• Work required:
All of the entries should be returned without a single change.

*** Data shown Section Begins ***

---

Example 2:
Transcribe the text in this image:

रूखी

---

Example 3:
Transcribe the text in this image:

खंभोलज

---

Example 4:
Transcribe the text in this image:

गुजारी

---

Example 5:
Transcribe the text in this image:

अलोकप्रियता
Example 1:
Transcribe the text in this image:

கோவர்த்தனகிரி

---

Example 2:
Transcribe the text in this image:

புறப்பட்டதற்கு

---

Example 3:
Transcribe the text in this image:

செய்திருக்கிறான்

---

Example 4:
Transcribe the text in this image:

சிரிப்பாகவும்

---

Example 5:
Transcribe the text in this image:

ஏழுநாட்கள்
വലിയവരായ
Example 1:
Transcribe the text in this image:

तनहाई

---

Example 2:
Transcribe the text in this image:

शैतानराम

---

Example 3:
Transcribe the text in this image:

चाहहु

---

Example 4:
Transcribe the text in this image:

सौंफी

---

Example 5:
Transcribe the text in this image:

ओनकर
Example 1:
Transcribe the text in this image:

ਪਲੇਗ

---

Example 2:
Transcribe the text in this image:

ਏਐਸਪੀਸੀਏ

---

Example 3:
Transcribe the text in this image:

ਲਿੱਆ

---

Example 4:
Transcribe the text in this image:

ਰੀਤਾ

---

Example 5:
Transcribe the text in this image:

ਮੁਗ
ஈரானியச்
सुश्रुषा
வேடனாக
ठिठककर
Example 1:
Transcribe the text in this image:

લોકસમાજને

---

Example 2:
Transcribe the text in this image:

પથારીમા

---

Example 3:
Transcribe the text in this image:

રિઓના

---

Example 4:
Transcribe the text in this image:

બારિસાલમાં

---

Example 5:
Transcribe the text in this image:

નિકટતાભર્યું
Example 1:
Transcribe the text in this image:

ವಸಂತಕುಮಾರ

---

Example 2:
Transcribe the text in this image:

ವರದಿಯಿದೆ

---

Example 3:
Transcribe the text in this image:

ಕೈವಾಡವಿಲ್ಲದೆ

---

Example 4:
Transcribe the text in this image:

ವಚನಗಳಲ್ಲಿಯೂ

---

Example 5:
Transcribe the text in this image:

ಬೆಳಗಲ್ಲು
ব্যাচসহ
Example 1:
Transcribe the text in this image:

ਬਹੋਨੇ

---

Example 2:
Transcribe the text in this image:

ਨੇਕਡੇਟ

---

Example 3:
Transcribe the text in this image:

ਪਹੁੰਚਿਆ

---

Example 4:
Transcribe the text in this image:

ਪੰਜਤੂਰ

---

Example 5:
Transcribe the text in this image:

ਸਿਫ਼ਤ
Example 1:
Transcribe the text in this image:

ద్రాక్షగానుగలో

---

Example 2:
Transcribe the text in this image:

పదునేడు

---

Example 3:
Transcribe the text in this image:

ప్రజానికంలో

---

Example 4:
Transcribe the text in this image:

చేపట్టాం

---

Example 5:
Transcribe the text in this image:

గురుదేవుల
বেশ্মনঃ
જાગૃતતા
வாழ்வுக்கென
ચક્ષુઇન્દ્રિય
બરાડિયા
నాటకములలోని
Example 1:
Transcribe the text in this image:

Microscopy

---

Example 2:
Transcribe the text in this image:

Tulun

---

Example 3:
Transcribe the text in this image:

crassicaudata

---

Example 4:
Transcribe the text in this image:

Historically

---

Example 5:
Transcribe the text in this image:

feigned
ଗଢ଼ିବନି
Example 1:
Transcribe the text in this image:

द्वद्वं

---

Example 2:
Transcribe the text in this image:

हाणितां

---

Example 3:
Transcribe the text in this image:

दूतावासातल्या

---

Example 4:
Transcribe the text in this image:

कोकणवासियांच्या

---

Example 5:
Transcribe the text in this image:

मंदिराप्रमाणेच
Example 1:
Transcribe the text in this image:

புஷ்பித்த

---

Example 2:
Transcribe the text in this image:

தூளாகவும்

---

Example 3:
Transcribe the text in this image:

*** Data shown Section Ends ***

• Problem solution:
---

Example 2:
Transcribe the text in this image:

रूखी

---

Example 3:
Transcribe the text in this image:

खंभोलज

---

Example 4:
Transcribe the text in this image:

गुजारी

---

Example 5:
Transcribe the text in this image:

अलोकप्रियता
Example 1:
Transcribe the text in this image:

கோவர்த்தனகிரி

---

Example 2:
Transcribe the text in this image:

புறப்பட்டதற்கு

---

Example 3:
Transcribe the text in this image:

செய்திருக்கிறான்

---

Example 4:
Transcribe the text in this image:

சிரிப்பாகவும்

---

Example 5:
Transcribe the text in this image:

ஏழுநாட்கள்
വലിയവരായ
Example 1:
Transcribe the text in this image:

तनहाई

---

Example 2:
Transcribe the text in this image:

शैतानराम

---

Example 3:
Transcribe the text in this image:

चाहहु

---

Example 4:
Transcribe the text in this image:

सौंफी

---

Example 5:
Transcribe the text in this image:

ओनकर
Example 1:
Transcribe the text in this image:

ਪਲੇਗ

---

Example 2:
Transcribe the text in this image:

ਏਐਸਪੀਸੀਏ

---

Example 3:
Transcribe the text in this image:

ਲਿੱਆ

---

Example 4:
Transcribe the text in this image:

ਰੀਤਾ

---

Example 5:
Transcribe the text in this image:

ਮੁਗ
ஈரானியச்
सुश्रुषा
வேடனாக
ठिठककर
Example 1:
Transcribe the text in this image:

લોકસમાજને

---

Example 2:
Transcribe the text in this image:

પથારીમા

---

Example 3:
Transcribe the text in this image:

રિઓના

---

Example 4:
Transcribe the text in this image:

બારિસાલમાં

---

Example 5:
Transcribe the text in this image:

નિકટતાભર્યું
Example 1:
Transcribe the text in this image:

ವಸಂತಕುಮಾರ

---

Example 2:
Transcribe the text in this image:

ವರದಿಯಿದೆ

---

Example 3:
Transcribe the text in this image:

ಕೈವಾಡವಿಲ್ಲದೆ

---

Example 4:
Transcribe the text in this image:

ವಚನಗಳಲ್ಲಿಯೂ

---

Example 5:
Transcribe the text in this image:

ಬೆಳಗಲ್ಲು
ব্যাচসহ
Example 1:
Transcribe the text in this image:

ਬਹੋਨੇ

---

Example 2:
Transcribe the text in this image:

ਨੇਕਡੇਟ

---

Example 3:
Transcribe the text in this image:

ਪਹੁੰਚਿਆ

---

Example 4:
Transcribe the text in this image:

ਪੰਜਤੂਰ

---

Example 5:
Transcribe the text in this image:

ਸਿਫ਼ਤ
Example 1:
Transcribe the text in this image:

ద్రాక్షగానుగలో

---

Example 2:
Transcribe the text in this image:

పదునేడు

---

Example 3:
Transcribe the text in this image:

ప్రజానికంలో

---

Example 4:
Transcribe the text in this image:

చేపట్టాం

---

Example 5:
Transcribe the text in this image:

గురుదేవుల
বেশ্মনঃ
જાગૃતતા
வாழ்வுக்கென
ચક્ષુઇન્દ્રિય
બરાડિયા
నాటకములలోని
Example 1:
Transcribe the text in this image:

Microscopy

---

Example 2:
Transcribe the text in this image:

Tulun

---

Example 3:
Transcribe the text in this image:

crassicaudata

---

Example 4:
Transcribe the text in this image:

Historically

---

Example 5:
Transcribe the text in this image:

feigned
ଗଢ଼ିବନି
Example 1:
Transcribe the text in this image:

द्वद्वं

---

Example 2:
Transcribe the text in this image:

हाणितां

---

Example 3:
Transcribe the text in this image:

दूतावासातल्या

---

Example 4:
Transcribe the text in this image:

कोकणवासियांच्या

---

Example 5:
Transcribe the text in this image:

मंदिराप्रमाणेच
Example 1:
Transcribe the text in this image:

புஷ்பித்த

---

Example 2:
Transcribe the text in this image:

தூளாகவும்

---

Example 3:
Transcribe the text in this image:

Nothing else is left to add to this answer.